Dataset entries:
--------------------

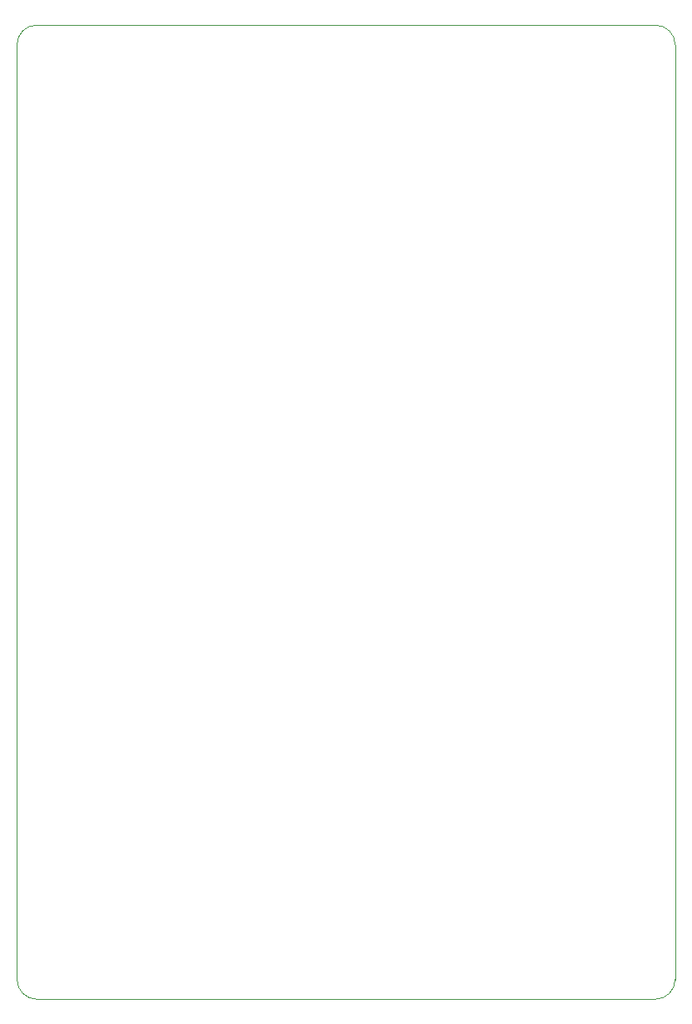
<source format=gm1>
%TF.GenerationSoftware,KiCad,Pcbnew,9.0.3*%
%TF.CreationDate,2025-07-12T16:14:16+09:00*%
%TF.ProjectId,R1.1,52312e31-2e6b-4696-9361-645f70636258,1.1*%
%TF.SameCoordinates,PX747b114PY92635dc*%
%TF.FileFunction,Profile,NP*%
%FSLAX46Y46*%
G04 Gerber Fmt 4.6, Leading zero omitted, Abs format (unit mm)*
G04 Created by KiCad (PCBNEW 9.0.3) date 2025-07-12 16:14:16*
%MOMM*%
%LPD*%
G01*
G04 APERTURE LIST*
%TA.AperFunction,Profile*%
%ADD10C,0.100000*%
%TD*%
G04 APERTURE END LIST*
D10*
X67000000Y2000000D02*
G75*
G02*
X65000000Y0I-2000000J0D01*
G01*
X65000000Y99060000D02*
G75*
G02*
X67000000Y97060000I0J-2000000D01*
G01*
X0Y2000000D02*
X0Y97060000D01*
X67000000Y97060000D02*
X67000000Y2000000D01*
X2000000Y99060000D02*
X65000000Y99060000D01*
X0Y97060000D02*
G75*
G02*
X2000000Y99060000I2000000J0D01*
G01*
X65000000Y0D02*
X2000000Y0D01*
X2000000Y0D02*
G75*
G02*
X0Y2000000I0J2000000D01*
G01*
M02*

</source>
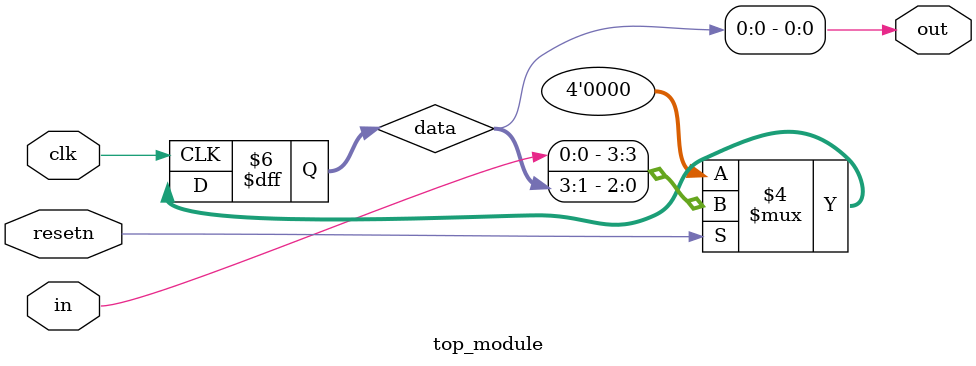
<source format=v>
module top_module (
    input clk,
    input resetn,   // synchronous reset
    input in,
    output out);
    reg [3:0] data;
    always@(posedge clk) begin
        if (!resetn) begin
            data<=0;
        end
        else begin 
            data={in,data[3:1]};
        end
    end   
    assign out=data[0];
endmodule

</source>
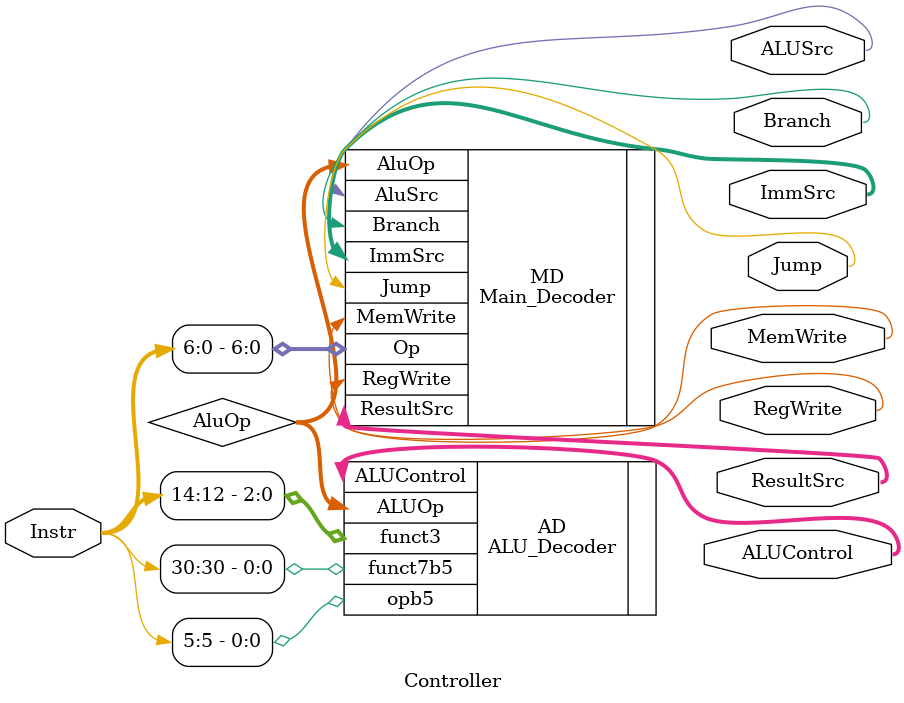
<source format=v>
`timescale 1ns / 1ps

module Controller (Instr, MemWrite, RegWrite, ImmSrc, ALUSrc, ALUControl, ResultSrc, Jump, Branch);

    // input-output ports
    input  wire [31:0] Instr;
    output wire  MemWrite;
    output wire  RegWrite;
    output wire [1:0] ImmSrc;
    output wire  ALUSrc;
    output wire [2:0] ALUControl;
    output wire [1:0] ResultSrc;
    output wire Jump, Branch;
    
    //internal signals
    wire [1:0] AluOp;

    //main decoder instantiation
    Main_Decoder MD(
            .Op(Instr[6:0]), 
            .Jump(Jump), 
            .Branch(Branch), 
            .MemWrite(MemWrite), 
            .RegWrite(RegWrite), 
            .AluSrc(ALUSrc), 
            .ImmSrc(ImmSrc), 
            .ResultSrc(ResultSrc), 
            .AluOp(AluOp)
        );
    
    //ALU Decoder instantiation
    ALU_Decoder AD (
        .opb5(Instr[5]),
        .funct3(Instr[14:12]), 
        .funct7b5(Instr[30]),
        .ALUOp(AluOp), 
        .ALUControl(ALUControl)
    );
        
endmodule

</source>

--------------------

Description of the task ▸ Give back the entries above exactly as they stand. Leave the images out.

Answer box ▸
<source format=gm1>
%TF.GenerationSoftware,KiCad,Pcbnew,9.0.3*%
%TF.CreationDate,2025-07-12T16:14:16+09:00*%
%TF.ProjectId,R1.1,52312e31-2e6b-4696-9361-645f70636258,1.1*%
%TF.SameCoordinates,PX747b114PY92635dc*%
%TF.FileFunction,Profile,NP*%
%FSLAX46Y46*%
G04 Gerber Fmt 4.6, Leading zero omitted, Abs format (unit mm)*
G04 Created by KiCad (PCBNEW 9.0.3) date 2025-07-12 16:14:16*
%MOMM*%
%LPD*%
G01*
G04 APERTURE LIST*
%TA.AperFunction,Profile*%
%ADD10C,0.100000*%
%TD*%
G04 APERTURE END LIST*
D10*
X67000000Y2000000D02*
G75*
G02*
X65000000Y0I-2000000J0D01*
G01*
X65000000Y99060000D02*
G75*
G02*
X67000000Y97060000I0J-2000000D01*
G01*
X0Y2000000D02*
X0Y97060000D01*
X67000000Y97060000D02*
X67000000Y2000000D01*
X2000000Y99060000D02*
X65000000Y99060000D01*
X0Y97060000D02*
G75*
G02*
X2000000Y99060000I2000000J0D01*
G01*
X65000000Y0D02*
X2000000Y0D01*
X2000000Y0D02*
G75*
G02*
X0Y2000000I0J2000000D01*
G01*
M02*

</source>
<source format=v>
module top_module (
    input clk,
    input resetn,   // synchronous reset
    input in,
    output out);
    reg [3:0] data;
    always@(posedge clk) begin
        if (!resetn) begin
            data<=0;
        end
        else begin 
            data={in,data[3:1]};
        end
    end   
    assign out=data[0];
endmodule

</source>
<source format=v>
`timescale 1ns / 1ps

module Controller (Instr, MemWrite, RegWrite, ImmSrc, ALUSrc, ALUControl, ResultSrc, Jump, Branch);

    // input-output ports
    input  wire [31:0] Instr;
    output wire  MemWrite;
    output wire  RegWrite;
    output wire [1:0] ImmSrc;
    output wire  ALUSrc;
    output wire [2:0] ALUControl;
    output wire [1:0] ResultSrc;
    output wire Jump, Branch;
    
    //internal signals
    wire [1:0] AluOp;

    //main decoder instantiation
    Main_Decoder MD(
            .Op(Instr[6:0]), 
            .Jump(Jump), 
            .Branch(Branch), 
            .MemWrite(MemWrite), 
            .RegWrite(RegWrite), 
            .AluSrc(ALUSrc), 
            .ImmSrc(ImmSrc), 
            .ResultSrc(ResultSrc), 
            .AluOp(AluOp)
        );
    
    //ALU Decoder instantiation
    ALU_Decoder AD (
        .opb5(Instr[5]),
        .funct3(Instr[14:12]), 
        .funct7b5(Instr[30]),
        .ALUOp(AluOp), 
        .ALUControl(ALUControl)
    );
        
endmodule

</source>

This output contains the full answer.